On the other hand, one Christmas Eve near the entrance of the SaveMart, I stumbled upon Lonnie, who was strumming a beat up guitar for change while balancing a rabbit on his head. I cradled the rabbit in my arms and joined in a chorus or two of You are My Sunshine and Slient Night. This is more like the relationship we have with street people when we’re in Italy. We banter with them and take their photographs. We have come to know Monika, a gaunt yet attractive, thirtyish Hungarian woman, who wears her blond hair swept up in a careless bun. She holds court at various places in downtown Naples, sitting cross-legged on a worn pink blanket with her three Rhodesian Ridgebacks. We kneel down to speak with her and pet her dogs. We wonder how she manages to feed them, much less herself. How does one end up in a foreign city on a sidewalk with a cardboard sign and three purebred dogs? It is difficult to get a straight answer.
Signora Rita sits in front of the Duomo di San Gennaro with her little black and white mixed breed, Ciccia. She holds a stack of the saint’s holy cards and is happy to exchange one for a coin or two. She tells us she has a daughter in America. Once Rita gave us her address and when we returned to the States we sent her a couple of photos we’d taken of her and and her beloved dog posing on the steps of the Cathedral.. A few months later the manilla envelope with the 8 x 10s came back to us in the mail.

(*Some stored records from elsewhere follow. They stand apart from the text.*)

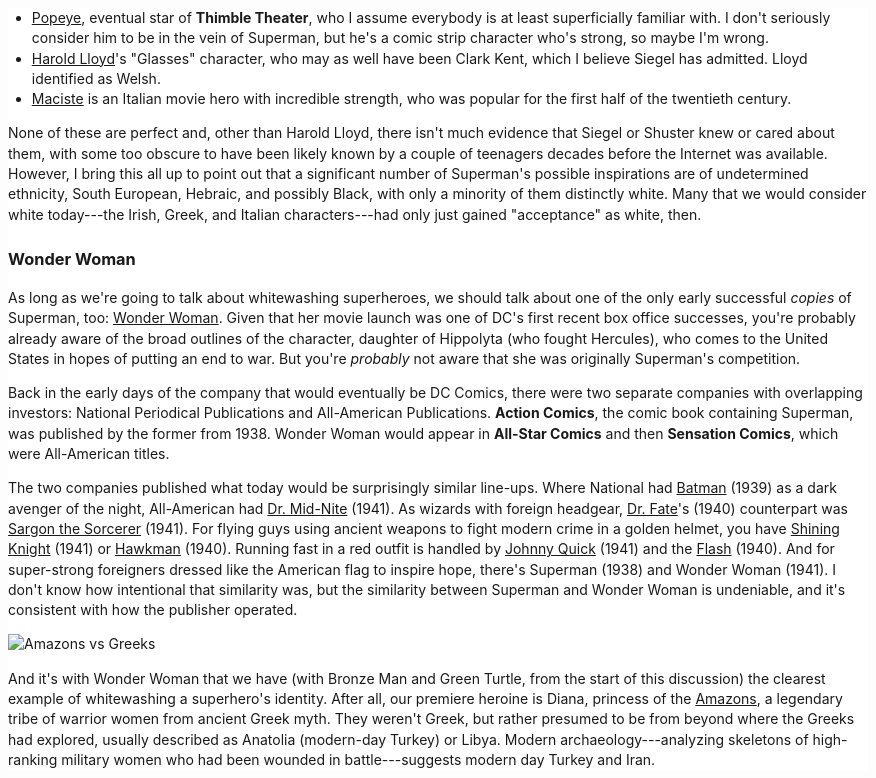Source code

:  * [Popeye](https://en.wikipedia.org/wiki/Popeye), eventual star of **Thimble Theater**, who I assume everybody is at least superficially familiar with.  I don't seriously consider him to be in the vein of Superman, but he's a comic strip character who's strong, so maybe I'm wrong.
 * [Harold Lloyd](https://en.wikipedia.org/wiki/Harold_Lloyd)'s "Glasses" character, who may as well have been Clark Kent, which I believe Siegel has admitted.  Lloyd identified as Welsh.
 * [Maciste](https://en.wikipedia.org/wiki/Maciste) is an Italian movie hero with incredible strength, who was popular for the first half of the twentieth century.

None of these are perfect and, other than Harold Lloyd, there isn't much evidence that Siegel or Shuster knew or cared about them, with some too obscure to have been likely known by a couple of teenagers decades before the Internet was available.  However, I bring this all up to point out that a significant number of Superman's possible inspirations are of undetermined ethnicity, South European, Hebraic, and possibly Black, with only a minority of them distinctly white.  Many that we would consider white today---the Irish, Greek, and Italian characters---had only just gained "acceptance" as white, then.

### Wonder Woman

As long as we're going to talk about whitewashing superheroes, we should talk about one of the only early successful *copies* of Superman, too:  [Wonder Woman](https://en.wikipedia.org/wiki/Wonder_Woman).  Given that her movie launch was one of DC's first recent box office successes, you're probably already aware of the broad outlines of the character, daughter of Hippolyta (who fought Hercules), who comes to the United States in hopes of putting an end to war.  But you're *probably* not aware that she was originally Superman's competition.

Back in the early days of the company that would eventually be DC Comics, there were two separate companies with overlapping investors:  National Periodical Publications and All-American Publications.  **Action Comics**, the comic book containing Superman, was published by the former from 1938.  Wonder Woman would appear in **All-Star Comics** and then **Sensation Comics**, which were All-American titles.

The two companies published what today would be surprisingly similar line-ups.  Where National had [Batman](https://en.wikipedia.org/wiki/Batman) (1939) as a dark avenger of the night, All-American had [Dr. Mid-Nite](https://en.wikipedia.org/wiki/Doctor_Mid-Nite) (1941).  As wizards with foreign headgear, [Dr. Fate](https://en.wikipedia.org/wiki/Doctor_Fate)'s (1940) counterpart was [Sargon the Sorcerer](https://en.wikipedia.org/wiki/Sargon_the_Sorcerer) (1941).  For flying guys using ancient weapons to fight modern crime in a golden helmet, you have [Shining Knight](https://en.wikipedia.org/wiki/Shining_Knight_(Sir_Justin)) (1941) or [Hawkman](https://en.wikipedia.org/wiki/Hawkman#The_Golden_Age_Hawkman_(Carter_Hall)) (1940).  Running fast in a red outfit is handled by [Johnny Quick](https://en.wikipedia.org/wiki/Johnny_Quick_(Johnny_Chambers)) (1941) and the [Flash](https://en.wikipedia.org/wiki/Flash_(Jay_Garrick)) (1940).  And for super-strong foreigners dressed like the American flag to inspire hope, there's Superman (1938) and Wonder Woman (1941).  I don't know how intentional that similarity was, but the similarity between Superman and Wonder Woman is undeniable, and it's consistent with how the publisher operated.

![Amazons vs Greeks](/blog/assets/Amazons-vs-Greeks.png "Amazons vs Greeks")

And it's with Wonder Woman that we have (with Bronze Man and Green Turtle, from the start of this discussion) the clearest example of whitewashing a superhero's identity.  After all, our premiere heroine is Diana, princess of the [Amazons](https://en.wikipedia.org/wiki/Amazons), a legendary tribe of warrior women from ancient Greek myth.  They weren't Greek, but rather presumed to be from beyond where the Greeks had explored, usually described as Anatolia (modern-day Turkey) or Libya.  Modern archaeology---analyzing skeletons of high-ranking military women who had been wounded in battle---suggests modern day Turkey and Iran.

The streets of Naples display their usual musicians and pantomimes, plying their talents for whatever you can spare. One sunny afternoon on the Via Toledo, a beautiful sixteenth century, cobblestoned avenue that cuts through the heart of the Spanish Quarter, a tiny older man approached us. He could not have been more than five feet tall. His hair was white and his eyes were the color of his azure cashmere cardigan. “Signori,” he pleaded, his hands held out to us. He was a most unlikely beggar. My husband placed a few euros into his palms. He grasped the coins and then, as if they had stung his fingers, he flung them to the pavement with disgust. “Sono una persona per bene!” he bellowed at us. He was a good person. He had demeaned himself to stand on the sidewalk and beg and we had dishonoured him with too paltry an offering in return.
What is enough to give? Half of what you have in your pockets, everything you have in your purse, your only cookie, a smile, a thought, a prayer? You may have a ten spot folded up in your wallet, but it is earmarked for something else. You have a bill to pay. Then again, your last quarter or euro may be all that it takes to help feed someone’s dog tonight.. A shake of the head was enough for the man in the post office. What would have appeased the one in the blue sweater?
I suppose that most of us have, at some point or another, asked and given too much and too little. Throughout my life, I have received more and less than I’ve asked for, but more or less what I’ve deserved. I am learning that when asking or giving, it is best to do so with open hands and no expectation. And when receiving, palms together will suffice.